THE POTLIKKER PAPERS: A Food History of the Modern South By John T. Edge
I have always said, not that anybody has cared, that in some ways the South won the Civil War. It is, for all intents and purposes, a separate country with a favorable trade agreement with the North, and has retained a charm, rhythm and distinctive culture, particularly culinary, that may as well be foreign to the rest of the nation. The now increasingly circulated notion of a “modern South” is a sort of belated recognition of that.
John T. Edge is the best food writer in America, by a wide mile and has been for a long time, so this is not a hasty coronation post Jonathan Gold’s passing. Edge has the spiritual touch of a literary master who happens to chronicle people and places through the lens of what we eat, or could be eating if we went where he ever so reliably suggests. Honestly, you should get all his books, but let’s start here because its his most recent.
The title comes from the famous dish made from the leftovers that slave owners would give to the slaves, erroneously thinking they had kept the best and most nutritious part of the meal. It’s also an origin-story metaphor for the evolution of Southern society and politics. This book, related in Edge’s signature lighter than air prose, intertwines how the food culture shape-shifted from the start of the farm to table movement in Tennessee in the seventies, arriving decades later at the ingenuity of folks like Sean Brock and some of America’s greatest restaurants, with the successful Civil Rights movement and the cultural blossoming of the South and the unshackling of many of its most restrictive prejudices.
One reviewer questioned if this was a book about Southern history told through food stories, or the other way around, concluding, smartly, that it was both.
— Bob Guccione, Jr.
RUSH By Lisa Patton
St. Martin’s Press
Lisa Patton’s new novel tackles an impossible subject that most writers wouldn’t touch with a ten foot pole: Oxford, Mississippi and Ole Miss sororities. It’s got everything — the five-digit designer decorated dorm room, the girl from a small town you’ve never heard of, the legacy potential new member, the parents with the chandelier in the Grove on game day and the staff of the sorority houses who make sure your precious perfect baby girls are taken care of. It’ll draw comparisons to that other book about race and class in Mississippi, but instead of drawing on the overplayed trope of the 1960s, it brings modern day injustice to the forefront in a way that hasn’t been done before. As someone with firsthand experience of being an Ole Miss sorority girl, I can tell you it’s never been portrayed so accurately, and with such poignance and heart. A definite winner.
— Emily Gatlin
FRENCH EXIT By Patrick deWitt
What a wonderfully weird book. Frances Price — widow, overbearing mother, Upper East Sider — is on the verge of bankruptcy and ruin. Her adult son, Malcom, is practically a waste of air and is suffering from a bad case of arrested development. Their cat, Small Frank, houses the spirit of Frances’s late husband, Frank, who was no gem of a guy. Frances and Malcom decide to cut their losses and make an actual French exit to Paris, where Frances plans to leave everything behind and spend her remaining money.

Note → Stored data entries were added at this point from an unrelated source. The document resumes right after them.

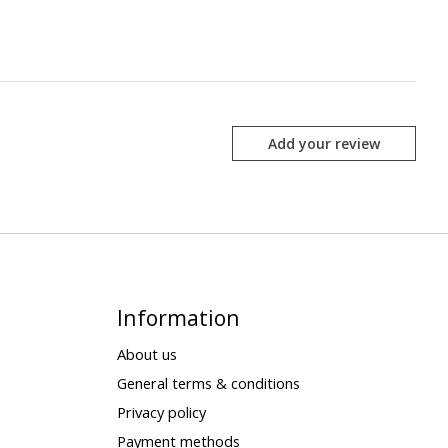
Add your review
Information
About us
General terms & conditions
Privacy policy
Payment methods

This definitely isn’t a book for everyone, but it is so fresh, darkly funny, and full of wit. The most likeable character is probably the cat, or Malcom’s secret fiancée (who you also kind of want to punch in the face). It seems like it was written just for Wes Anderson to adapt to screen, and I’m willing to lead the charge to make that happen.
CATFISH DREAM: Ed Scott’s Fight for His Family Farm and Racial Justice in the Mississippi Delta By Julian Rankin
The University of Georgia Press
Ed Scott Jr. was a prolific farmer in the Mississippi Delta and the first ever nonwhite owner and operator of a catfish plant in the nation. Not only that, but his catfish was the best. He pioneered a cleaning technique that produced a better tasting fish than the other guys, and his facility was on track to be the premier operation in the Delta.
That is, until he must contend with the bureaucracy of racism, alive and well not only in Mississippi, but with top government agencies meant to help farmers, decades after the civil rights movement. He was treated systematically unfairly compared to white farmers and ultimately it left his business in financial ruin. Although it is an absolutely heartbreaking story, it is also very necessary. Mr. Scott’s legacy and impact will prove to be much larger than his plant ever would have become.